The pendulum effect. The response to possibly the most drastic social and moral and legal progressive movement since the Civil Rights Movement. It was inevitable.
Okay That’s It
This is my last rant of this damn campaign, a wonderful mental shit after a painfully constipating 18 months. It’s been humbling to go from so damned overconfident to the realization that all my facts and memories and anecdotes and eyeball kicks were worthless. While I’d been envisioning a great endless road to the liberal future, I hadn’t noticed they were envisioning a spiritual wall; a break in the movement to allow all the preservationists to catch their breath and slow down all these damn changes.
Don’t take this to mean that I’m okay with the bigoted backlash that threatens the civil liberties that actually make America great. The other day my wife was taking my son into the gym and overheard two men say “Now that that nigger’s outta there, those faggots are gonna pay.” That’s inexcusable, that’s unAmerican, that’s deplorable. I don’t care how little you make for a job you used to look at proudly, you’re a scumbag of the worst kind if you think such language much less belief has a place anywhere but in the deepest pits of Hell.

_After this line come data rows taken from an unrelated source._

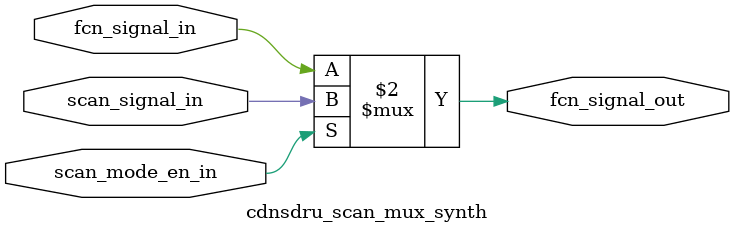
<source format=sv>


module cdnsdru_scan_mux_synth
(
      input  wire   scan_mode_en_in,
      input  wire   scan_signal_in,
      input  wire   fcn_signal_in,
      output logic  fcn_signal_out
);

    // TODO - replace with std cell
    always_comb fcn_signal_out = (scan_mode_en_in) ? scan_signal_in : fcn_signal_in;
endmodule

</source>
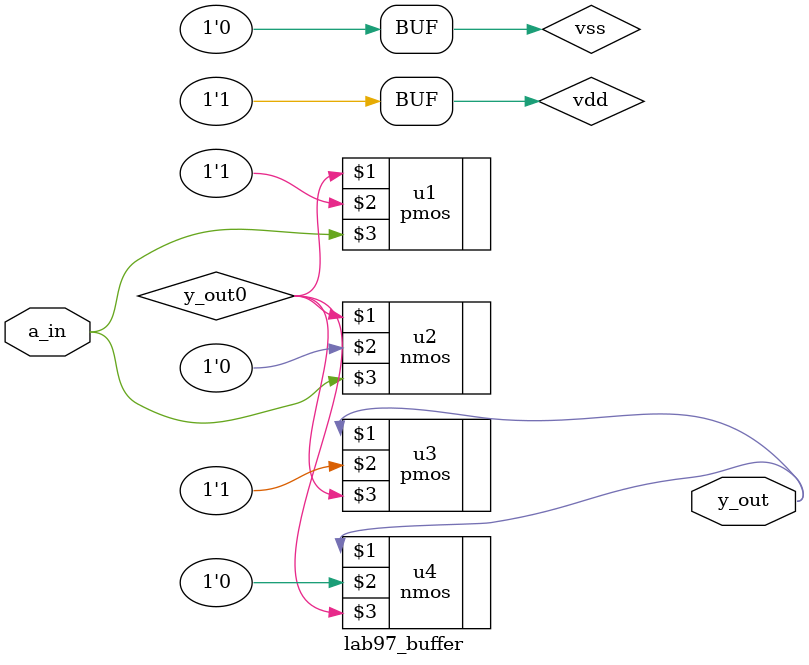
<source format=v>
`timescale 1ns / 1ps


module lab97_buffer(
            input a_in,
            output y_out
    );
    wire y_out0;
    
    supply1 vdd;
    supply0 vss;
    
    pmos u1(y_out0, vdd, a_in);
    nmos u2(y_out0, vss, a_in);
    
    pmos u3(y_out, vdd, y_out0);
    nmos u4(y_out, vss, y_out0);
   // buf buf1(y_out, a_in);
    
endmodule

</source>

But as we wrap up the election and, for that matter this year, I’m gonna make an attempt to listen to these people and see why they think this. Whether they’re just ignorant and unworldly and unchalleneged or whether they’re actually just gloaming balls of hatred on two spindly legs. Do they really mean to frighten and hate and offend or do they simply not realize they’re doing so? Whether it’s a school system that sees many truths as secondary to subjective beliefs or whether they really and truly resent the encroach not of Muslims or Mexicans but the urban liberal champions thereof. Now we’re really in the total animal soup; might as well jump in and try to learn something.
And I’ll come to terms with the fact that this pendulum effect was always inevitable and perhaps the further we pushed it, the further back it would swing. And even more, it will swing back our way, and hopefully to great effect following a presidency that does not bode well for accomplishing any of the promises Trump made, especially as the freaky people seem to have become emboldened.

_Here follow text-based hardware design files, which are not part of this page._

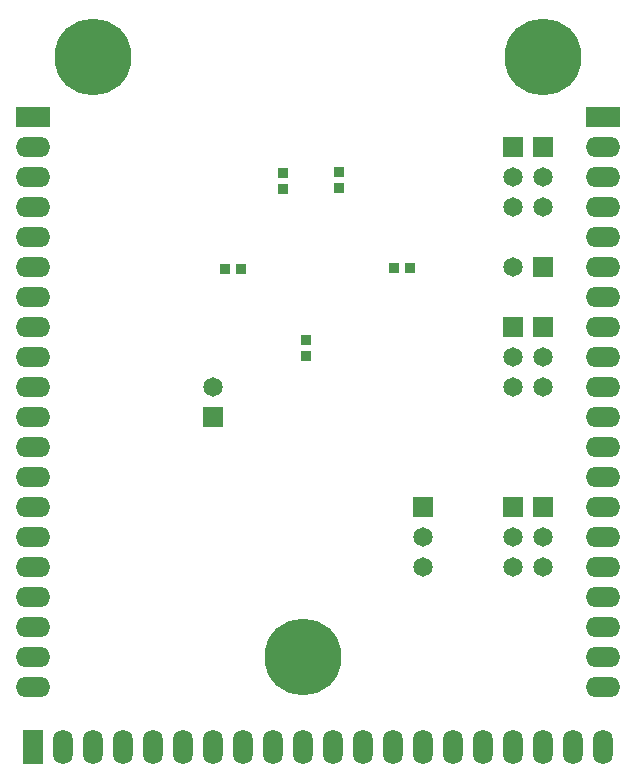
<source format=gbs>
G04*
G04 #@! TF.GenerationSoftware,Altium Limited,Altium Designer,18.1.9 (240)*
G04*
G04 Layer_Color=16711935*
%FSLAX43Y43*%
%MOMM*%
G71*
G01*
G75*
%ADD22R,0.902X0.952*%
%ADD26C,1.652*%
%ADD27R,1.652X1.652*%
%ADD28R,1.652X1.652*%
%ADD29C,6.502*%
%ADD30R,2.946X1.676*%
%ADD31O,2.946X1.676*%
%ADD32R,1.676X2.946*%
%ADD33O,1.676X2.946*%
%ADD47R,0.952X0.902*%
D22*
X31925Y40560D02*
D03*
X30575D02*
D03*
X16325Y40500D02*
D03*
X17675D02*
D03*
D26*
X40640Y40640D02*
D03*
Y33020D02*
D03*
Y30480D02*
D03*
X43180Y33020D02*
D03*
Y30480D02*
D03*
X15240D02*
D03*
X43180Y15240D02*
D03*
Y17780D02*
D03*
X40640Y15240D02*
D03*
Y17780D02*
D03*
X33020Y15240D02*
D03*
Y17780D02*
D03*
X43180Y45720D02*
D03*
Y48260D02*
D03*
X40640Y45720D02*
D03*
Y48260D02*
D03*
D27*
X43180Y40640D02*
D03*
D28*
X40640Y35560D02*
D03*
X43180D02*
D03*
X15240Y27940D02*
D03*
X43180Y20320D02*
D03*
X40640D02*
D03*
X33020D02*
D03*
X43180Y50800D02*
D03*
X40640D02*
D03*
D29*
X22860Y7620D02*
D03*
X5080Y58420D02*
D03*
X43180D02*
D03*
D30*
X0Y53340D02*
D03*
X48260D02*
D03*
D31*
X0Y50800D02*
D03*
Y48260D02*
D03*
Y45720D02*
D03*
Y43180D02*
D03*
Y40640D02*
D03*
Y38100D02*
D03*
Y35560D02*
D03*
Y33020D02*
D03*
Y30480D02*
D03*
Y27940D02*
D03*
Y25400D02*
D03*
Y22860D02*
D03*
Y20320D02*
D03*
Y17780D02*
D03*
Y15240D02*
D03*
Y12700D02*
D03*
Y10160D02*
D03*
Y7620D02*
D03*
Y5080D02*
D03*
X48260Y50800D02*
D03*
Y48260D02*
D03*
Y45720D02*
D03*
Y43180D02*
D03*
Y40640D02*
D03*
Y38100D02*
D03*
Y35560D02*
D03*
Y33020D02*
D03*
Y30480D02*
D03*
Y27940D02*
D03*
Y25400D02*
D03*
Y22860D02*
D03*
Y20320D02*
D03*
Y17780D02*
D03*
Y15240D02*
D03*
Y12700D02*
D03*
Y10160D02*
D03*
Y7620D02*
D03*
Y5080D02*
D03*
D32*
X0Y0D02*
D03*
D33*
X2540D02*
D03*
X5080D02*
D03*
X7620D02*
D03*
X10160D02*
D03*
X12700D02*
D03*
X15240D02*
D03*
X17780D02*
D03*
X20320D02*
D03*
X22860D02*
D03*
X25400D02*
D03*
X27940D02*
D03*
X30480D02*
D03*
X33020D02*
D03*
X35560D02*
D03*
X38100D02*
D03*
X40640D02*
D03*
X43180D02*
D03*
X45720D02*
D03*
X48260D02*
D03*
D47*
X25950Y48650D02*
D03*
Y47300D02*
D03*
X21200Y47225D02*
D03*
Y48575D02*
D03*
X23150Y33100D02*
D03*
Y34450D02*
D03*
M02*

</source>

And after decades of feeling left behind by all the supposed gains by minorities and womens and college kids and intelligentsia and gentrifiers, it makes sense that they would want a change, even if it isn’t better, if only because it’s different and maybe some schadenfreude makes a perfect back to this newest shot of shit. The politicians haven’t worked for them, that’s for damn sure. Makes sense to go with the wild card.
It reassures me a little that this has happened before; we will get through it. We’re just gonna have to do more to realize our convictions than posting links on Facebook.
Goddamit, Hunter was right. How could I have been so blind? The Good Doctor always knows.